*What is needed*.
For the listing below, give the number of lines in which "DEMOCRATIC" occurs. Add nothing.

*Record excerpts*.
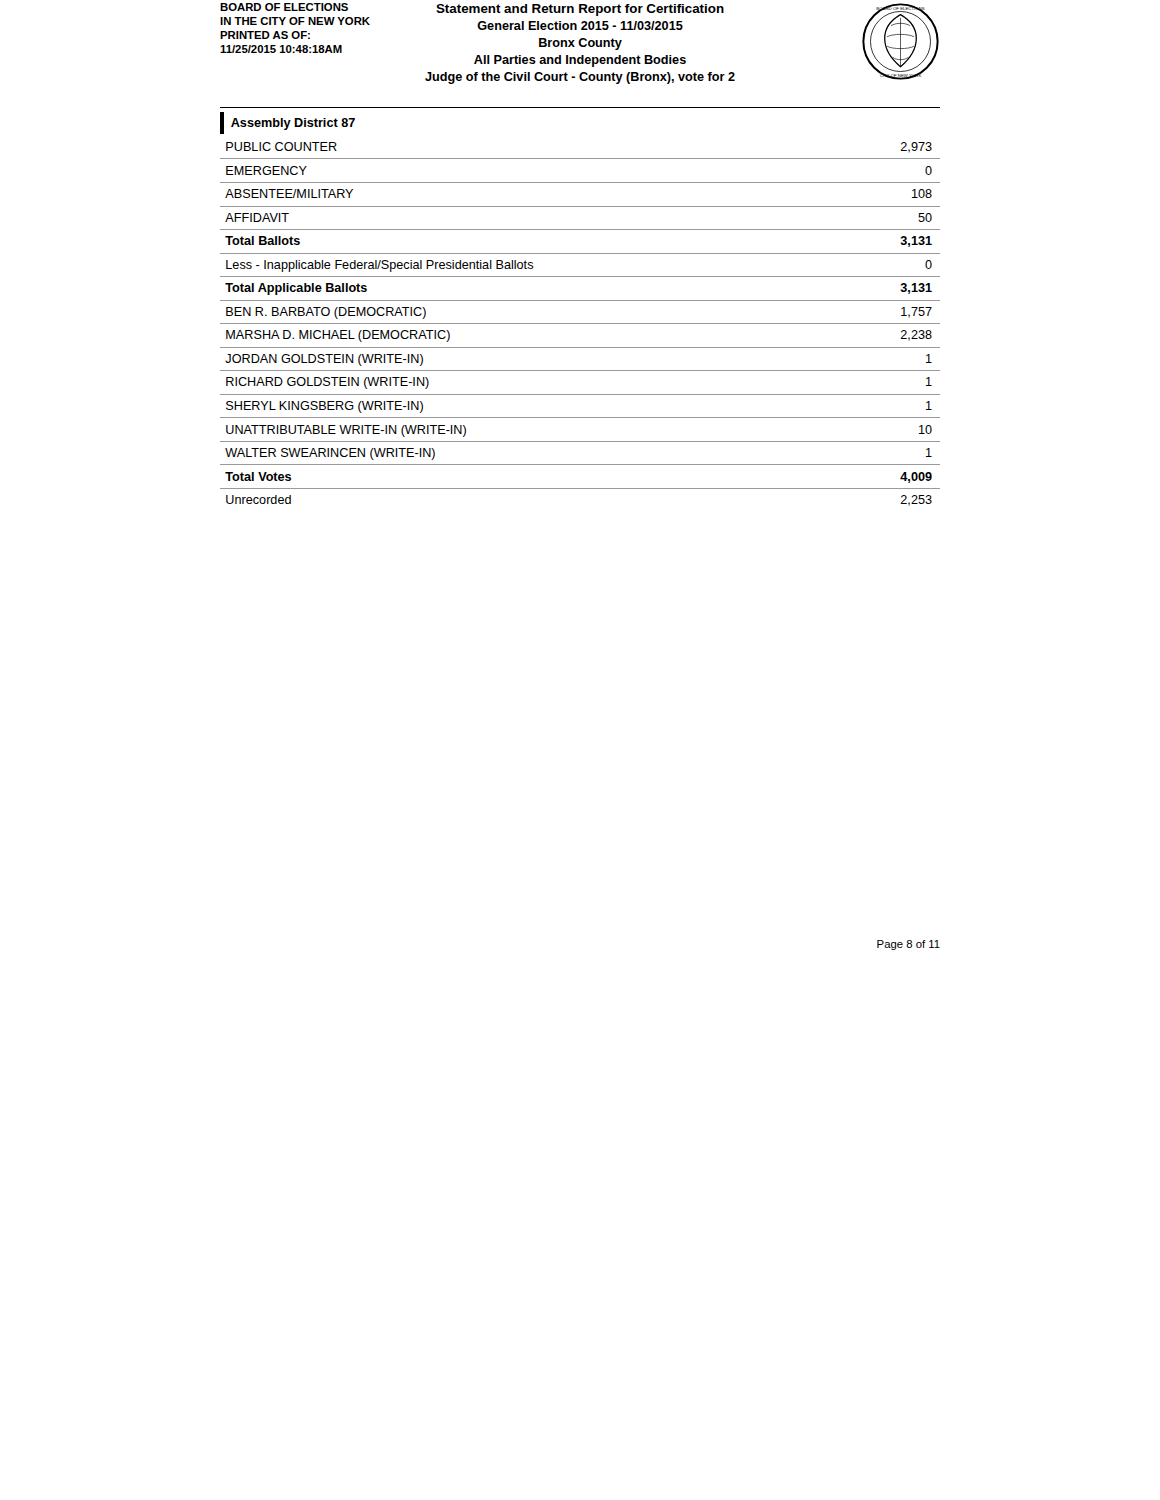BOARD OF ELECTIONS
IN THE CITY OF NEW YORK
PRINTED AS OF:
11/25/2015 10:48:18AM
Statement and Return Report for Certification
General Election 2015 - 11/03/2015
Bronx County
All Parties and Independent Bodies
Judge of the Civil Court - County (Bronx), vote for 2
BOARD OF ELECTIONS CITY OF NEW YORK
Assembly District 87
| PUBLIC COUNTER | 2,973 |
| EMERGENCY | 0 |
| ABSENTEE/MILITARY | 108 |
| AFFIDAVIT | 50 |
| Total Ballots | 3,131 |
| Less - Inapplicable Federal/Special Presidential Ballots | 0 |
| Total Applicable Ballots | 3,131 |
| BEN R. BARBATO (DEMOCRATIC) | 1,757 |
| MARSHA D. MICHAEL (DEMOCRATIC) | 2,238 |
| JORDAN GOLDSTEIN (WRITE-IN) | 1 |
| RICHARD GOLDSTEIN (WRITE-IN) | 1 |
| SHERYL KINGSBERG (WRITE-IN) | 1 |
| UNATTRIBUTABLE WRITE-IN (WRITE-IN) | 10 |
| WALTER SWEARINCEN (WRITE-IN) | 1 |
| Total Votes | 4,009 |
| Unrecorded | 2,253 |
Page 8 of 11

*Answer to this exercise*.
2